Samuel Ives, 11, was killed June 17, 2007, when he was pulled from his tent in American Fork Canyon and attacked by a black bear. The bear had terrorized the same campsite earlier that day and had been classified as a Level 3 nuisance, which mandated that state officials locate and kill the bear.
After an unsuccessful search for the animal, the campsite was left unattended and empty, without any notice of the earlier attack to warn prospective campers. That night, the bear slashed through Samuel's tent and pulled him out of his sleeping bag. The child's body was later discovered nearly 400 yards away. The bear was located and killed the next day.

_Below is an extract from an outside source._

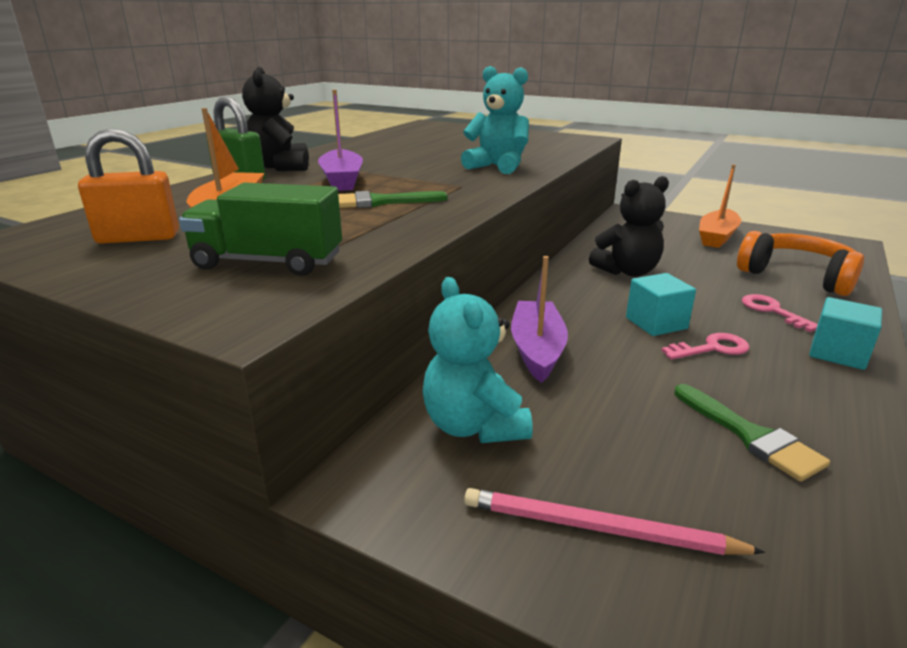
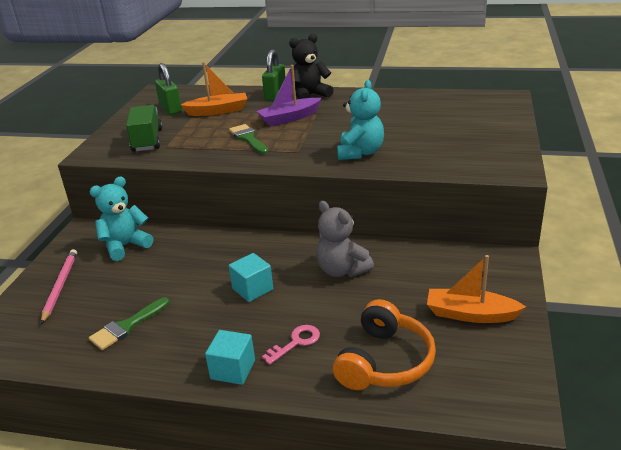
camera: 75 degrees right, 5 degrees up
orange padlock [78,128,179,244] -> green padlock [155,63,182,115]
purple boat [511,256,568,383] -> none
black teddy bear [589,176,669,277] -> grey teddy bear [316,201,374,277]
pink key [661,333,749,360] -> none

Ives' family sued the state of Utah and the Division of Wildlife Resources for wrongful death, arguing that the state's failure to take action to close the campground and warn Ives' family of the dangers was an act of negligence for which they should be held liable.
The case was dismissed in 4th District Court, citing governmental immunity.
Jonah Orlofsky, attorney for the boy's family, said the area where his clients were that night was frequented by campers and was an obvious campsite, complete with a fire pit and an area cleared for tents.
He said that while the state wasn't required to protect the surrounding areas, the lawsuit alleges negligence at the campsite because that was the exact area where the bear had earlier ripped open a tent with campers inside. Campers in that incident were able to chase the bear away.
Orlofsky compared the case to another where the state set up a fence to protect children from a river that ran alongside a playground. Although the river had long been there and was a "natural condition," when the state decided to fence the area, it took responsibility. When a child later found a hole in the fence and drowned in the river, the state was held accountable.
He argued that the state had a specific policy to protect citizens against dangerous black bears, and once it implemented that policy, it had an obligation to citizens.
Peggy Stone, the assistant attorney general who argued on behalf of the state and the DWR, said that the state has an "internal policy" — not a law — that encourages it to protect citizens from aggressive bears. She argued that the bear was a "natural condition" that exempted the state from liability.
But Judge Gregory Orme of the Utah Court of Appeals, who sat in on the hearing for retiring Supreme Court Justice Michael Wilkins, referred back to the case involving the fence by the river. Once the decision was made to implement the bear-related policy, he asked whether there was a governmental obligation to "do it right" and follow through.
An opinion will be issued in the case in the coming months.